Sama halnya dengan Yessi yang berasal dari Gampong Alue Merah, Kecamatan Indra Makmur. Baginya, pendidikan ini memberikan banyak muatan yang positif ke masyarakat khususnya yang terkait dengan isu agraria dan lingkungan.
![Whatsapp Image 2024 06 14 At 11 36 16 C53054a1](http://www.kpa.or.id/image/2024/06/whatsapp-image-2024-06-14-at-11-36-16-c53054a1-scaled.jpg)
“Saya berharap ilmu yang sudah dikasih sejak hari pertama bisa diserap oleh semua peserta, dan kesepakatan yang telah dibuat diakhir pendidikan bisa ditindaklanjuti agar kita sesama petani ini bisa saling memperkuat,” Yessi berharap.
Perjuangan yang dilakukan oleh AMMK sebenarnya bukanlah hal baru. Bahkan mereka telah berjuang dan mengorganisir diri sejak PT. Bumi Flora masuk merampas tanah masyarakat pada awal 1990-an. Saat itu, masyarakat di Jambu Reuhat membangun organisasi yang mereka beri nama Berdikari. Selanjutnya, pada tahun 2005, masyarakat kembali melanjutkan perjuangan mereka dengan membangun organisasi dengan nama Forjerat. Sayangnya, perjuangan mereka selalu terbentur dengan persoalan politik di Aceh yang tidak menentu pada saat itu.

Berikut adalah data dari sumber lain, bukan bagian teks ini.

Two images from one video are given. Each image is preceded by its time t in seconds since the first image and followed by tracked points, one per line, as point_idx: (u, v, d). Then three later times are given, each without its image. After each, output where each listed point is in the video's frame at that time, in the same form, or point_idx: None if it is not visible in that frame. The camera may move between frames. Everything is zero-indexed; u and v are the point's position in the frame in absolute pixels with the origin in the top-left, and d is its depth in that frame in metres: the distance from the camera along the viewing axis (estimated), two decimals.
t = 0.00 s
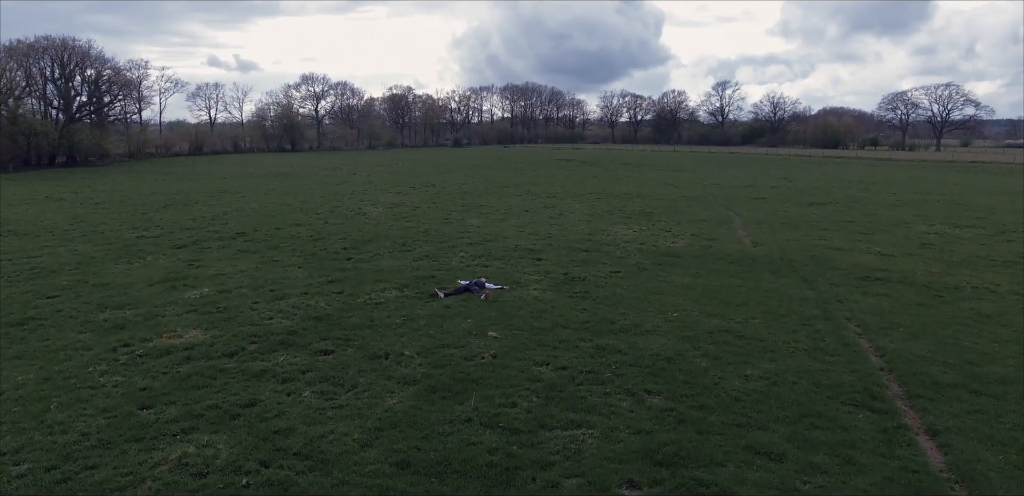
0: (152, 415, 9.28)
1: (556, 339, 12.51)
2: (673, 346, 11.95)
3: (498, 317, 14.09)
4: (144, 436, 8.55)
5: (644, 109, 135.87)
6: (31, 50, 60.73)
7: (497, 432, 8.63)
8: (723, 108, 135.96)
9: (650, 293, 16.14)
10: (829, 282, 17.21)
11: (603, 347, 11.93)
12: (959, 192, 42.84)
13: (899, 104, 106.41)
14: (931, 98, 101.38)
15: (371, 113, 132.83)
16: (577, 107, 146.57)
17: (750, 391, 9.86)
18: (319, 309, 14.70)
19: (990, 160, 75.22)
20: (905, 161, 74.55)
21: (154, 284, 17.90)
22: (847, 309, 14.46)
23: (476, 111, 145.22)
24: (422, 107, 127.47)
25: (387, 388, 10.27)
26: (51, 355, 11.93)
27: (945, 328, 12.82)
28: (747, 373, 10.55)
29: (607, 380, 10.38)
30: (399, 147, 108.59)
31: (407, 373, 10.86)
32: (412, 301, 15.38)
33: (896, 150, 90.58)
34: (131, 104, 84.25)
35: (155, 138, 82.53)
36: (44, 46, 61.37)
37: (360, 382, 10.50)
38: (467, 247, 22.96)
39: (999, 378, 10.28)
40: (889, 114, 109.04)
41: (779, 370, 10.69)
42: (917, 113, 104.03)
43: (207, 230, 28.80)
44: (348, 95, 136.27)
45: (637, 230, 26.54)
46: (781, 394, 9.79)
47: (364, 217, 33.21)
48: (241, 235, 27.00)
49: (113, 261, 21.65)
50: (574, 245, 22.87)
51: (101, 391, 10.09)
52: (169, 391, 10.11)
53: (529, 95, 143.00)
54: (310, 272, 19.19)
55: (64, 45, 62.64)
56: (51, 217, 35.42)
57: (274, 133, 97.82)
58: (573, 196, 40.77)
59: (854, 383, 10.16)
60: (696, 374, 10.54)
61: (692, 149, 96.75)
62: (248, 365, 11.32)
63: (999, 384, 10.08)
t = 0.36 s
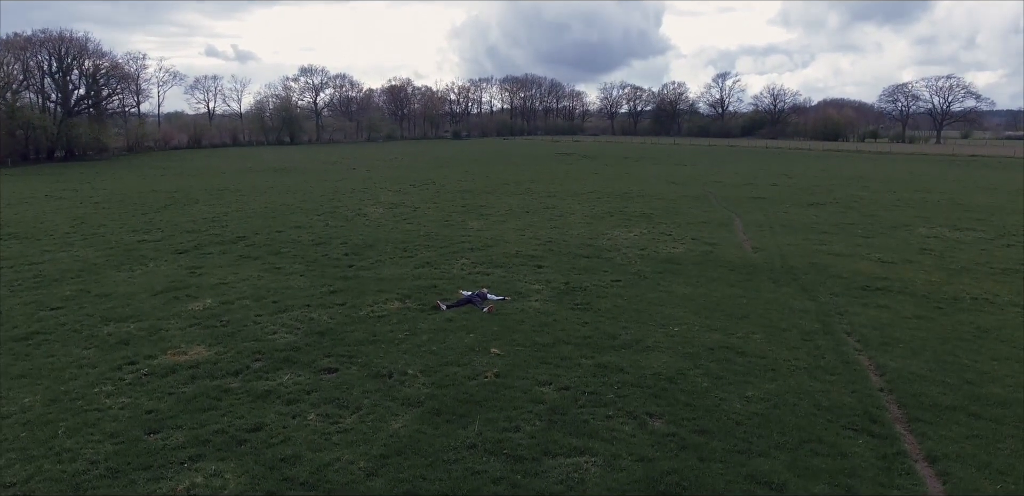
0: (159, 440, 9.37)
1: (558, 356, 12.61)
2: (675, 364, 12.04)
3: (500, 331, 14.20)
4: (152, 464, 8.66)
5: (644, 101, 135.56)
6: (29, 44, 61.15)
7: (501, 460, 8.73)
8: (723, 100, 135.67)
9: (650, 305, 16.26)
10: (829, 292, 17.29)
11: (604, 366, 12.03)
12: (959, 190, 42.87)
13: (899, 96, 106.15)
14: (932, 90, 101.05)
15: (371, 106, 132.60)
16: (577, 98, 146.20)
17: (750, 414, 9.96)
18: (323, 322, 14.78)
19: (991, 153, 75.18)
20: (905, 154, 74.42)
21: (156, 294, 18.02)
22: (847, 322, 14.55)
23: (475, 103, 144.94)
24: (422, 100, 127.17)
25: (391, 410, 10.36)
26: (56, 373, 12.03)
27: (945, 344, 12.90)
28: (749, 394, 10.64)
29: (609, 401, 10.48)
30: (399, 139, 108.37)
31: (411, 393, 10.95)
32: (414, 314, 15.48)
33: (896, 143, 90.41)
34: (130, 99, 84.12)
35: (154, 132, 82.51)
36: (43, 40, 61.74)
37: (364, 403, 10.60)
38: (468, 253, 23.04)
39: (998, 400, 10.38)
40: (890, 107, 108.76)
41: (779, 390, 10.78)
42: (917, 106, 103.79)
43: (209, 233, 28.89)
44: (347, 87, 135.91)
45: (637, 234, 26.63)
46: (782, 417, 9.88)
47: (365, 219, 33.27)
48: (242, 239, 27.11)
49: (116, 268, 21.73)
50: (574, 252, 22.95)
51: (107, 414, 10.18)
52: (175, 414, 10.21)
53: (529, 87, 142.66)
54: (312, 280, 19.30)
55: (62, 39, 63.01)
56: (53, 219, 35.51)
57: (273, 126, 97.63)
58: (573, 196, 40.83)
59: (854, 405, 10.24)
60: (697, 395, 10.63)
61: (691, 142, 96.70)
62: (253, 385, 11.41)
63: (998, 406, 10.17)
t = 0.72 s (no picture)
0: (170, 468, 9.60)
1: (560, 375, 12.80)
2: (675, 384, 12.23)
3: (503, 347, 14.38)
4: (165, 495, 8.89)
5: (644, 90, 135.10)
6: (27, 35, 61.12)
7: (506, 490, 8.95)
8: (724, 90, 135.23)
9: (651, 317, 16.44)
10: (828, 304, 17.47)
11: (606, 385, 12.22)
12: (959, 187, 42.95)
13: (900, 86, 105.83)
14: (932, 81, 100.73)
15: (370, 96, 132.18)
16: (576, 86, 145.65)
17: (749, 439, 10.17)
18: (327, 338, 14.96)
19: (990, 145, 75.13)
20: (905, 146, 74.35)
21: (161, 305, 18.20)
22: (846, 338, 14.73)
23: (475, 92, 144.42)
24: (421, 89, 126.72)
25: (397, 433, 10.56)
26: (66, 393, 12.23)
27: (941, 362, 13.10)
28: (748, 417, 10.85)
29: (611, 425, 10.69)
30: (398, 129, 108.13)
31: (416, 416, 11.15)
32: (418, 328, 15.66)
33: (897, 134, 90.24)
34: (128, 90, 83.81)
35: (153, 123, 82.19)
36: (41, 31, 61.70)
37: (371, 426, 10.79)
38: (470, 259, 23.21)
39: (993, 423, 10.58)
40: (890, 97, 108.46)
41: (778, 413, 10.98)
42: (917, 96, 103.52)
43: (211, 236, 29.04)
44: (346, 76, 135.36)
45: (638, 238, 26.77)
46: (780, 442, 10.09)
47: (366, 220, 33.42)
48: (245, 243, 27.27)
49: (120, 276, 21.92)
50: (575, 258, 23.11)
51: (119, 438, 10.39)
52: (184, 438, 10.41)
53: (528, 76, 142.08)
54: (316, 290, 19.48)
55: (60, 31, 62.97)
56: (55, 219, 35.68)
57: (273, 116, 97.31)
58: (573, 195, 40.91)
59: (851, 429, 10.45)
60: (697, 418, 10.83)
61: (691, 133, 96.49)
62: (261, 406, 11.61)
63: (992, 430, 10.39)
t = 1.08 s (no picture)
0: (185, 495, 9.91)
1: (562, 392, 13.08)
2: (675, 403, 12.50)
3: (507, 362, 14.63)
4: None
5: (644, 76, 134.49)
6: (26, 24, 61.16)
7: None
8: (724, 76, 134.65)
9: (651, 329, 16.67)
10: (825, 314, 17.73)
11: (607, 405, 12.50)
12: (957, 182, 43.10)
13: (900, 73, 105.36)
14: (933, 68, 100.34)
15: (369, 83, 131.65)
16: (576, 72, 145.16)
17: (747, 462, 10.46)
18: (333, 352, 15.22)
19: (991, 134, 75.01)
20: (905, 136, 74.25)
21: (168, 315, 18.45)
22: (843, 352, 14.98)
23: (474, 78, 143.81)
24: (420, 76, 126.18)
25: (403, 456, 10.84)
26: (79, 412, 12.50)
27: (935, 379, 13.37)
28: (747, 440, 11.11)
29: (612, 448, 10.97)
30: (398, 117, 107.84)
31: (421, 437, 11.42)
32: (421, 341, 15.93)
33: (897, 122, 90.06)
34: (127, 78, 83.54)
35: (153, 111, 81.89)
36: (39, 20, 61.72)
37: (378, 449, 11.06)
38: (471, 264, 23.45)
39: (985, 446, 10.86)
40: (890, 84, 108.06)
41: (776, 435, 11.25)
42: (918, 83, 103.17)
43: (215, 237, 29.25)
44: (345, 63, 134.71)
45: (638, 241, 26.98)
46: (776, 466, 10.37)
47: (368, 219, 33.63)
48: (248, 245, 27.48)
49: (126, 282, 22.14)
50: (576, 264, 23.34)
51: (133, 462, 10.68)
52: (197, 462, 10.69)
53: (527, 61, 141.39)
54: (320, 298, 19.72)
55: (59, 19, 62.98)
56: (58, 218, 35.89)
57: (272, 104, 96.90)
58: (573, 192, 41.05)
59: (847, 452, 10.72)
60: (696, 440, 11.12)
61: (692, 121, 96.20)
62: (270, 426, 11.87)
63: (984, 453, 10.67)
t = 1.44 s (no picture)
0: None
1: (563, 409, 13.41)
2: (673, 420, 12.84)
3: (508, 375, 14.96)
4: None
5: (645, 57, 133.34)
6: (24, 8, 60.68)
7: None
8: (725, 57, 133.55)
9: (650, 339, 16.98)
10: (821, 323, 18.02)
11: (607, 422, 12.85)
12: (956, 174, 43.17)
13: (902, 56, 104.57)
14: (935, 50, 99.61)
15: (368, 65, 130.65)
16: (576, 53, 143.93)
17: (742, 484, 10.83)
18: (339, 364, 15.54)
19: (992, 119, 74.77)
20: (907, 121, 73.99)
21: (176, 322, 18.75)
22: (838, 364, 15.29)
23: (473, 59, 142.58)
24: (419, 57, 125.15)
25: (410, 477, 11.21)
26: (93, 429, 12.84)
27: (927, 394, 13.70)
28: (742, 460, 11.47)
29: (611, 468, 11.33)
30: (397, 100, 107.25)
31: (427, 456, 11.78)
32: (425, 352, 16.24)
33: (899, 105, 89.62)
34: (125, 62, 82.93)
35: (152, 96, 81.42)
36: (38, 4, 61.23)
37: (385, 469, 11.43)
38: (472, 266, 23.69)
39: (973, 467, 11.21)
40: (892, 67, 107.34)
41: (771, 455, 11.60)
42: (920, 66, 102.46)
43: (218, 236, 29.49)
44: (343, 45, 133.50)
45: (638, 241, 27.17)
46: (771, 489, 10.74)
47: (370, 216, 33.79)
48: (251, 245, 27.72)
49: (132, 286, 22.43)
50: (576, 267, 23.56)
51: (149, 483, 11.06)
52: (211, 483, 11.07)
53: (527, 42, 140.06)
54: (325, 304, 20.02)
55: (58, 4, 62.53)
56: (62, 213, 36.05)
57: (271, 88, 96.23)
58: (574, 185, 41.14)
59: (839, 473, 11.09)
60: (693, 461, 11.48)
61: (693, 105, 95.70)
62: (280, 444, 12.23)
63: (971, 475, 11.03)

Saat ini mereka kembali melanjutkan perjuangan dengan mendirikan AMMK, organisasi yang menghimpun kelompok tani yang lebih luas lagi. Mereka memanfaatkan momentum HGU PT. Bumi Flora yang telah habis masa berlakunya. Beberapa petani pun telah melakukan reklaiming di tanah-tanah klaim HGU yang ditelantarkan oleh pihak perusahaan. Pasca pendidikan ini, AMMK bersama YRBI akan melakukan konsolidasi antar desa untuk semakin memperkuat konsolidasi diantara petani.